An integral & unforgiving part of raising your dog from a puppy is an effective, strict but non-stressful toilet training regime. In this guide, we’ll provide you with - of our favourite, and hopefully most effective, house training tips.
It’s important from the get go to come to terms with the fact that your puppy WILL have accidents. The following tips and suggestions will help reduce these accidents, but your puppy is the equivalent of a nappiless baby; it’s impossible to avoid.
Punishing your puppy for these mistakes is counter productive. If you do not witness the act, your puppy will not understand their admonishment. Punishment for accidents can even teach them to avoid going to the toilet in front of you entirely. Instead, if you find a mess, just clean it up without fuss. If you catch your puppy in the act, calmly lift them to the garden or outdoor area you want them to use and praise them once they’ve done their business.

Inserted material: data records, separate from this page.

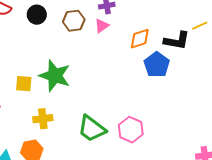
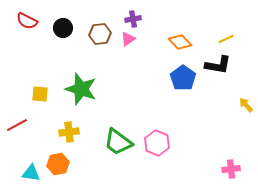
orange diamond: (140, 39) -> (180, 42), moved, turned 65
black L-shape: (177, 41) -> (218, 65), moved
yellow square: (24, 84) -> (40, 94), moved

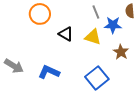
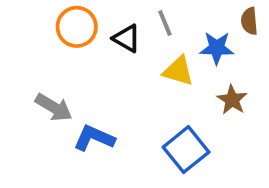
gray line: (96, 12) -> (165, 23), moved
black triangle: (66, 34) -> (127, 38), moved
gray arrow: (14, 66) -> (54, 107), moved

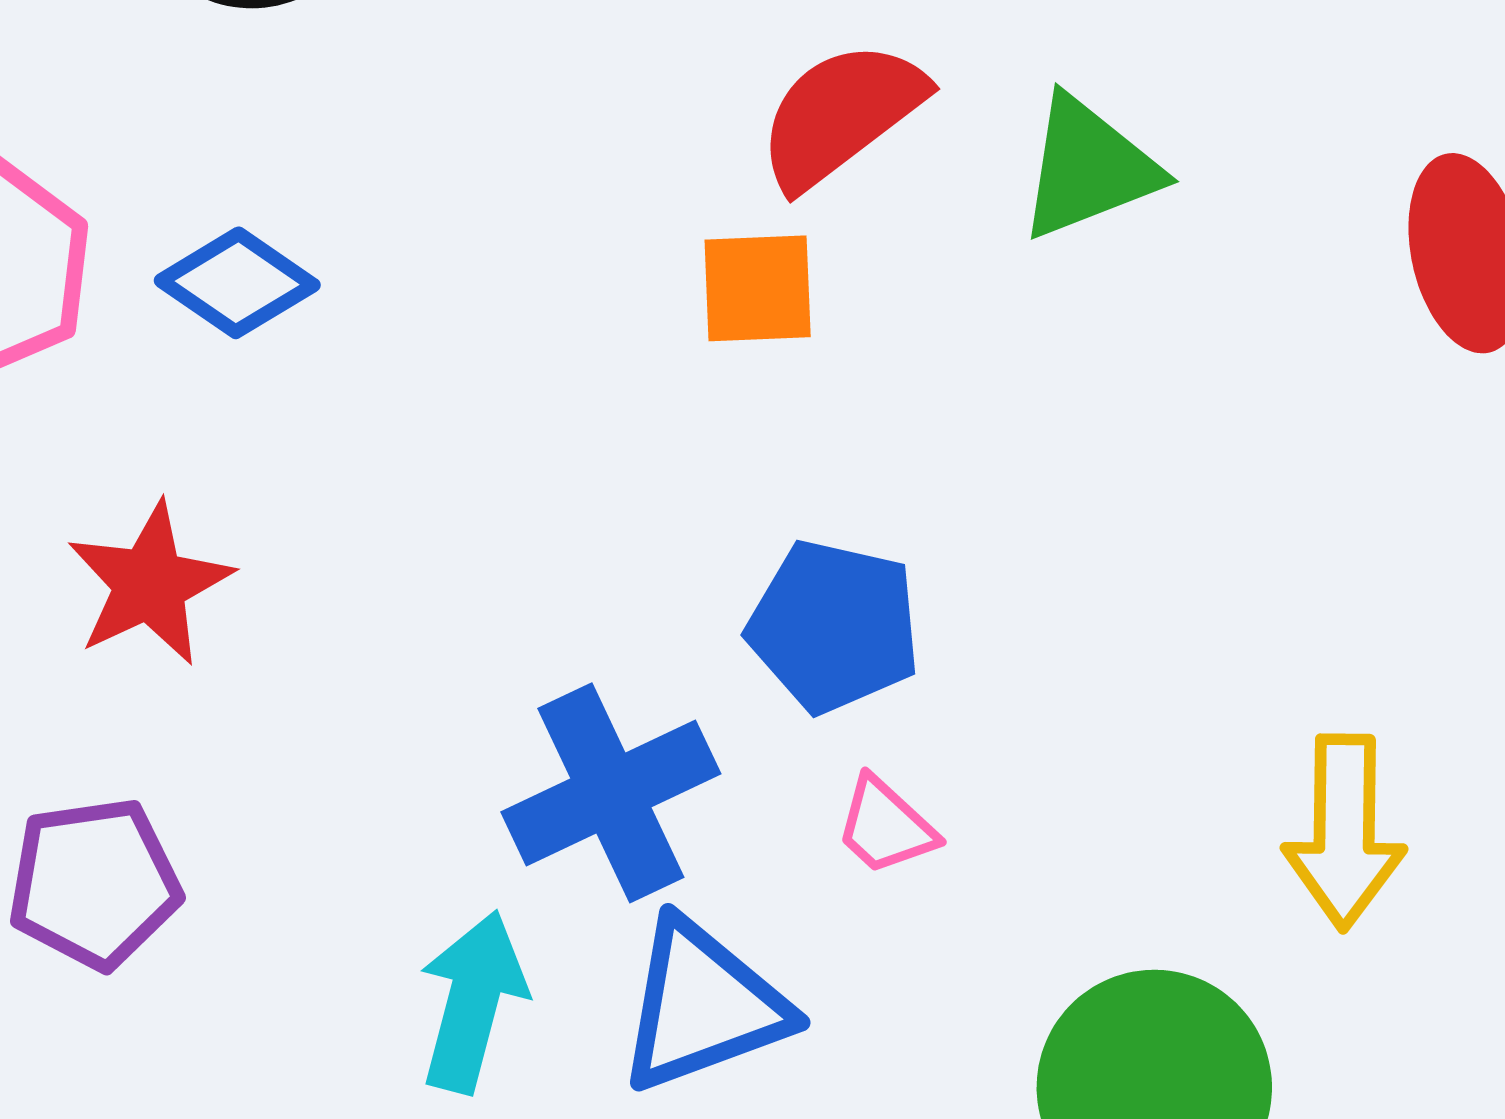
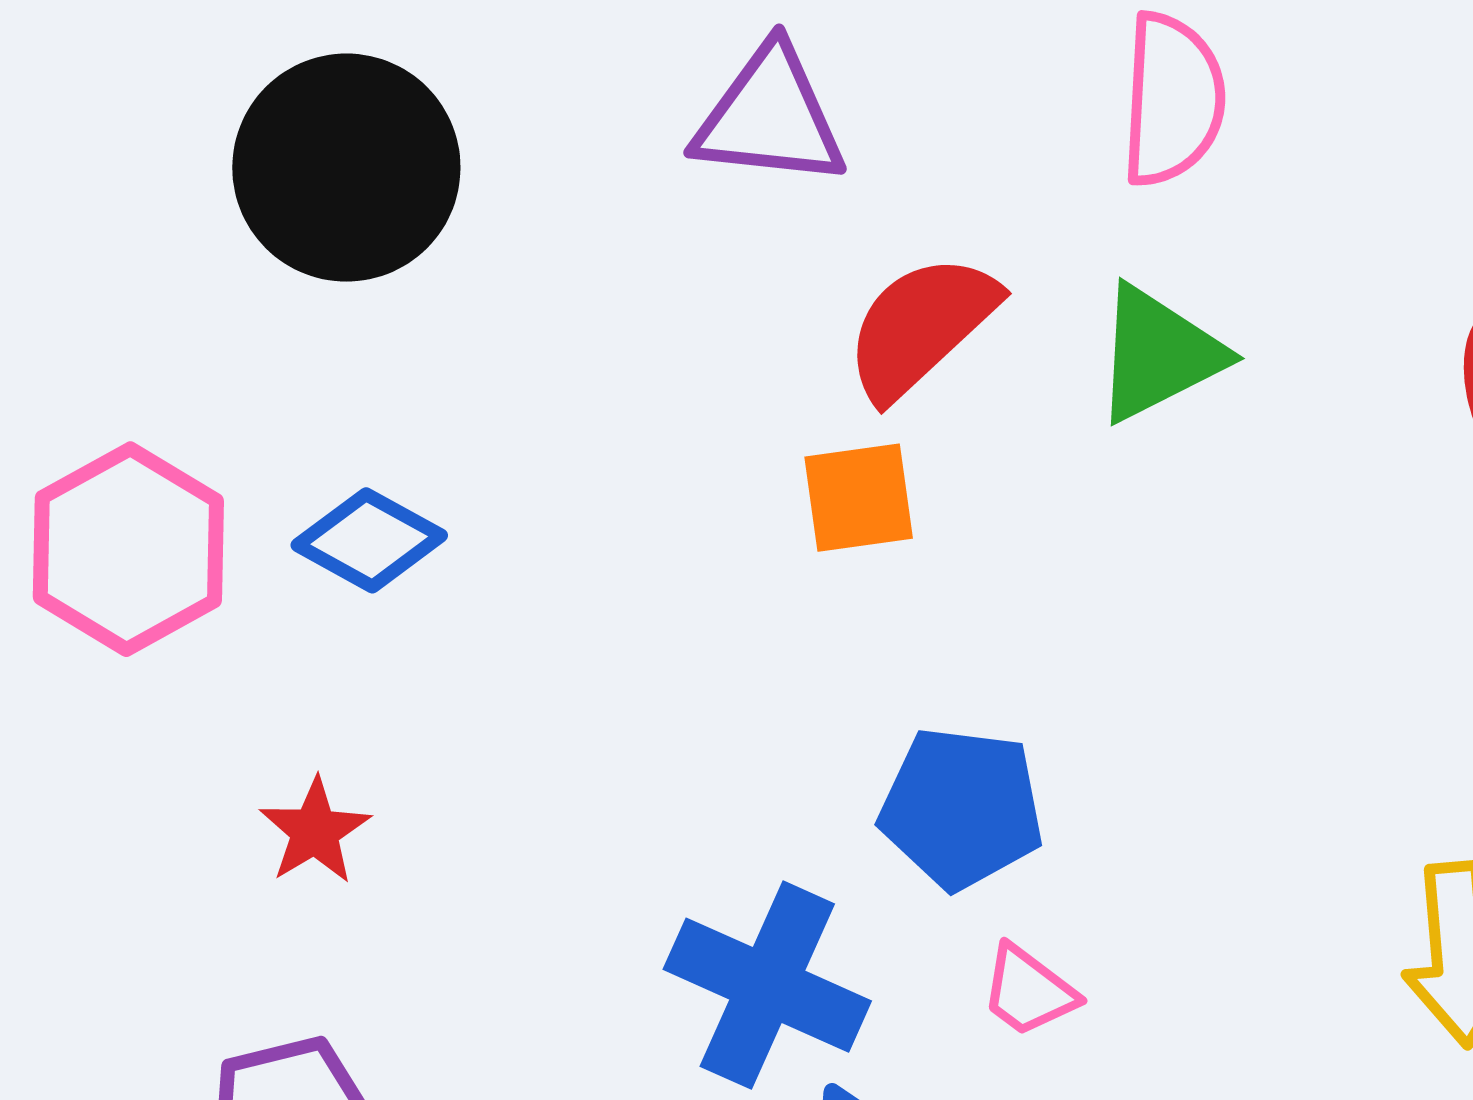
red star: (150, 584) -> (315, 831), size x0.7
blue cross: (611, 793) -> (767, 985), turned -35

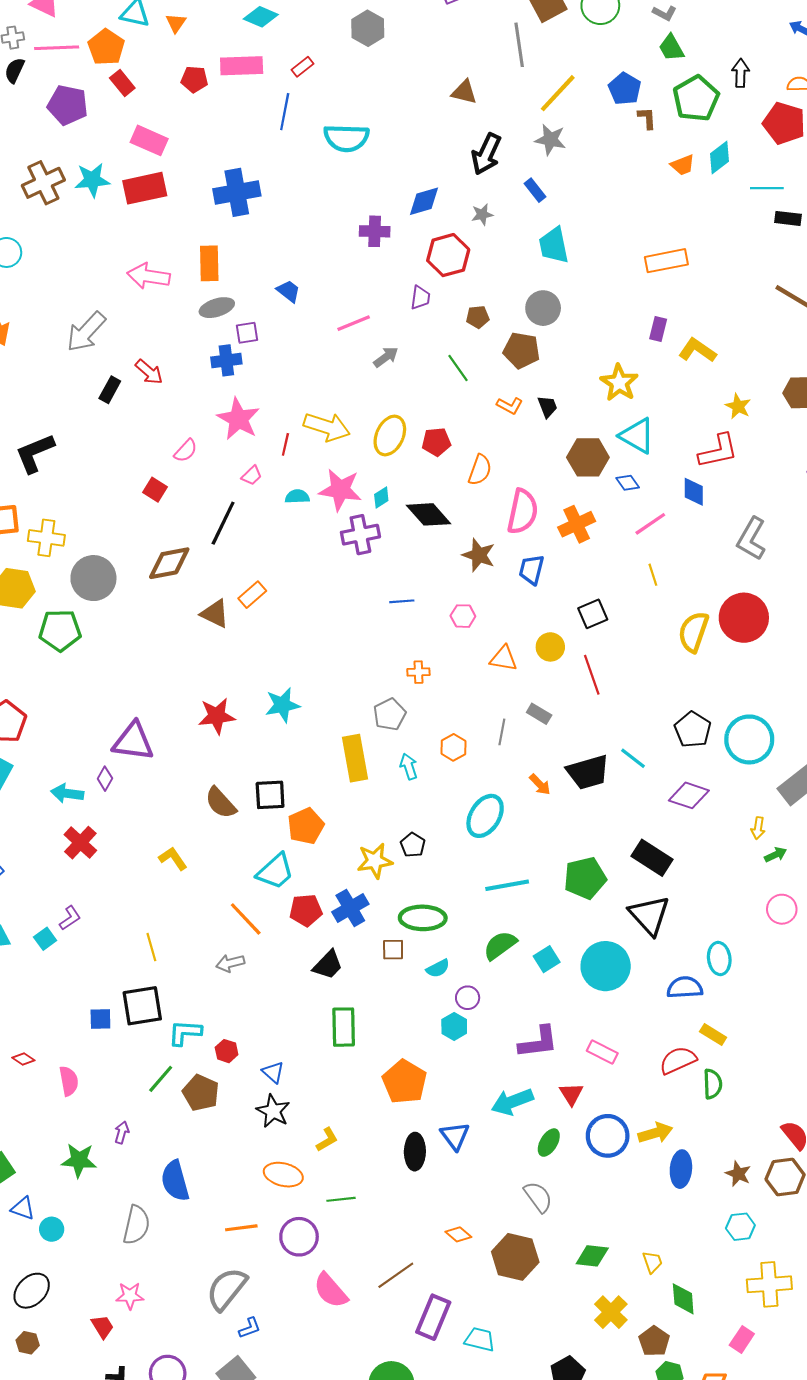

In our experience, where use of puppy training pads can be avoided, it should be. When your puppy is very young they’ll need a place to go during the night as their bladder won’t last until the morning and this is a perfectly reasonable occasion to use a pad.
If used in lieu of regular trips outside though, your puppy can become overly reliant on pads and not fully engage with being trained to go outside. On top of this, they can confuse surfaces like rugs and doormats with the pads. As such, pads should never be used to replace regular trips outside while training your puppy.
Develop a Routine
At the moment you wake up, right before bed and (if possible) around every 30 minutes in between, your puppy needs to be taken to the garden/toilet area. Taking their overnight pad is an excellent way to train them to use the outside, as the smell will encourage them to use the outdoor area.
If possible, allow your puppy to move around the outdoor area freely, as sniffing and exercise are two main triggers for dogs to do their business. Avoid exciting play in the outdoor area before your puppy has done their business, as this can interfere with their training and, if play comes after, it acts as a form of praise for going outside.
How Long Does It Take?
This routine needs to be maintained for several months, some puppies can take even longer and require additional training. A constant stream of praise will help your puppy to learn that it’s toilet is outside. It’s good to continue making garden trips with your puppy for the first few months of its life in order to praise it after each trip, cementing their training further.
Praise and persistence are key here. Your puppy will soon associate the outside with bathroom use. Look out for restlessness, circling and sniffing around the exit door, they are the typical signs your dog needs the bathroom!